--- Text segment ---
• • • • •

Take 200 milligrammes of dried and ground equisetum, ten millilitres of digestive juice from sheep's rumen, a few minerals, carbonate and water. Fill a big glass syringe with the mix, clamp this into a revolving drum and put the whole thing into an incubator, where the brew can rotate slowly. In this way you obtain the artificial 'dinosaur rumen'. With this apparatus (also used as a 'Menke gas production technique' in assessing food for cows) Dr. Jürgen Hummel from the Bonn Institute of Animal Sciences (Bonner Institut für Tierwissenschaften) is investigating which plants giant dinosaurs could have lived off more than 100 million years ago, since this is one of the pieces which are still missing in the puzzle involving the largest land animals that ever walked the earth. The largest of these 'sauropod dinosaurs' with their 70 to 100 tonnes had a mass of ten full grown elephants or more than 1000 average people.

Larger than permitted

How the dinosaurs could ever attain this size is something which scientists from Germany and Switzerland are investigating. The Bonn palaeontologist, Professor Martin Sander, the coordinator of the research group 'Biology of the Sauropod Dinosaurs: The Evolution of Gigantism', says, 'There is a law to which most animals living today conform. The larger an animal, the smaller the density of the population, i.e. the fewer animals of the same species there are per square kilometre.' The larger an animal is, the larger the amount of food it has to have in order to survive. Therefore a specific area can only feed a certain maximum number of animals.

At the same time there is a lower limit to the density of population. If this is undercut, the species dies out: 'In this case diseases can rapidly wipe out the whole stock. Moreover, finding a mate becomes difficult,' Martin Sander explains. An animal like the 100-tonne argentinosaurus should have normally not had this 'minimum population density', actually it should not have been able to exist. But there are hypotheses for this apparent paradox: for example the giant dinosaurs presumably had a metabolism that was lower than that of mammals. In this context it is unclear how nutritious the plants were that formed their diet.

This question is being investigated by Dr. Jürgen Hummel in conjunction with Dr. Marcus Clauss from the University of Zurich. 'We assume that the herbivorous dinosaurs must have had a kind of fermenter, similar to the rumen in cows today.' Almost all existing herbivores digest their food by using bacteria in this way. The panda is the exception. Because the panda is not like this its digestion is inefficient. It stuffs bamboo leaves into its mouth all day long, in order to meet its energy needs, despite the fact that it does not move about much, thereby saving energy.

• • • • •

--- Given information ---
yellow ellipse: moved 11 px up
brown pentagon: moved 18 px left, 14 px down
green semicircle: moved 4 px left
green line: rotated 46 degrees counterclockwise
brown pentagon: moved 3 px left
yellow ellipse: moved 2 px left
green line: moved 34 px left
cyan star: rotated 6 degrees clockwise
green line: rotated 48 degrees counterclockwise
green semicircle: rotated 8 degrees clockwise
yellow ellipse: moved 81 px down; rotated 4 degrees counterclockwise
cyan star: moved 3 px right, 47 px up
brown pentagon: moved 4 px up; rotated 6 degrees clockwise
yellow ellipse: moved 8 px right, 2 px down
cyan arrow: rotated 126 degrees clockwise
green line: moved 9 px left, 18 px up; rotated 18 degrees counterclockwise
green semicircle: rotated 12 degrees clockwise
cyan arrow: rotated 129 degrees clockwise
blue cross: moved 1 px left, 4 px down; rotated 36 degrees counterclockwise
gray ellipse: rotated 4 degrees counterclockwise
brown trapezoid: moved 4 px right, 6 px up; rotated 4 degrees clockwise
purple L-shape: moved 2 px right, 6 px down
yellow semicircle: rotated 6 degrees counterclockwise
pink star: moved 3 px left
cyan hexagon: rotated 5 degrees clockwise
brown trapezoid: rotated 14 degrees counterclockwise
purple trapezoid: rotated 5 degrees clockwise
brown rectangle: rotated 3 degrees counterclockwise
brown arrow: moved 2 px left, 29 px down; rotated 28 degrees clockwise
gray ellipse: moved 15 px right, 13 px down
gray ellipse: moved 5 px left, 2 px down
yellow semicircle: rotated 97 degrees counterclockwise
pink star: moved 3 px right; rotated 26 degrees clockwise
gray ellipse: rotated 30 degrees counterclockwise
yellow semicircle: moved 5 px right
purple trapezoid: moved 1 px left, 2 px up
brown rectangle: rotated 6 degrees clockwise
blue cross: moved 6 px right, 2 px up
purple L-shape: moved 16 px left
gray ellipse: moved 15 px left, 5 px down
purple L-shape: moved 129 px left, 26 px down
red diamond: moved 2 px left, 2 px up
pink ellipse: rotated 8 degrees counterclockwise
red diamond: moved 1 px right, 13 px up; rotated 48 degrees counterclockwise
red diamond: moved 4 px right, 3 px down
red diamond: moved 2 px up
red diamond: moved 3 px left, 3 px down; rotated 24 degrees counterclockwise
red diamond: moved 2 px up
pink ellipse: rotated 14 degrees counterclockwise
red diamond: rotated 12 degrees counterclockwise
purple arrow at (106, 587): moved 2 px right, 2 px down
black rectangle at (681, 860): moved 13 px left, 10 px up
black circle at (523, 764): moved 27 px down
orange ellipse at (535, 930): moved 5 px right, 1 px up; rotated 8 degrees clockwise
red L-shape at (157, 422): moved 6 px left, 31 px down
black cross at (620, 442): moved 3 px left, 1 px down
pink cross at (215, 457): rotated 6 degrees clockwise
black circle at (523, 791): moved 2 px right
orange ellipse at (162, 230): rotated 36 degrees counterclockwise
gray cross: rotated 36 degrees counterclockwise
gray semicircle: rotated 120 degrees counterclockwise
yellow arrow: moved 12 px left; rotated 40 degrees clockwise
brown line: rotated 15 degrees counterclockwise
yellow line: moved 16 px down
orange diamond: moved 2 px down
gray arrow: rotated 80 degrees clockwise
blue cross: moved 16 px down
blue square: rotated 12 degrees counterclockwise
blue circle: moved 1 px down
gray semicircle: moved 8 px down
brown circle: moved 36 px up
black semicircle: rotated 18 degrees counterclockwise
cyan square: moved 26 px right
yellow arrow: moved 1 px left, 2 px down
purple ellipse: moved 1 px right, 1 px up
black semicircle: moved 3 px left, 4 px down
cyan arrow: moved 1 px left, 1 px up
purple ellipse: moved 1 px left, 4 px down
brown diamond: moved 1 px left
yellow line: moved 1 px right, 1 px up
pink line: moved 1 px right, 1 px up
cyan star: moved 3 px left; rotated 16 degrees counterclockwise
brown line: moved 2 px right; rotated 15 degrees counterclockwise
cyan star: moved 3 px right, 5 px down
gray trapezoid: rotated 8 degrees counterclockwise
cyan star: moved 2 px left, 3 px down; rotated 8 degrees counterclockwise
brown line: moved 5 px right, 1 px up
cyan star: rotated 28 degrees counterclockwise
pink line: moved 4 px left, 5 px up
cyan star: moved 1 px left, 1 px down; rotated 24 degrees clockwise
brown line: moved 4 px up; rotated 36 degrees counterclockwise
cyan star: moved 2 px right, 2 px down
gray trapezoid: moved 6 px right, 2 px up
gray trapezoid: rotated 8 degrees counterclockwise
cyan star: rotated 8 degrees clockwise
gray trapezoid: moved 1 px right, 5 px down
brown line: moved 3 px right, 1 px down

• • • • •

--- Tasks to carry out ---
a. According to the dinosaur text, what mass did the largest sauropod dinosaurs have?
b. Repeat the part of the dinosaur text that opens with the words containing "Larger than permitted" and closes with "number of animals.".
The entries have no connection to the dinosaur text.

--- Solution list ---
a. 70 to 100 tonnes

b.
Larger than permitted

How the dinosaurs could ever attain this size is something which scientists from Germany and Switzerland are investigating. The Bonn palaeontologist, Professor Martin Sander, the coordinator of the research group 'Biology of the Sauropod Dinosaurs: The Evolution of Gigantism', says, 'There is a law to which most animals living today conform. The larger an animal, the smaller the density of the population, i.e. the fewer animals of the same species there are per square kilometre.' The larger an animal is, the larger the amount of food it has to have in order to survive. Therefore a specific area can only feed a certain maximum number of animals.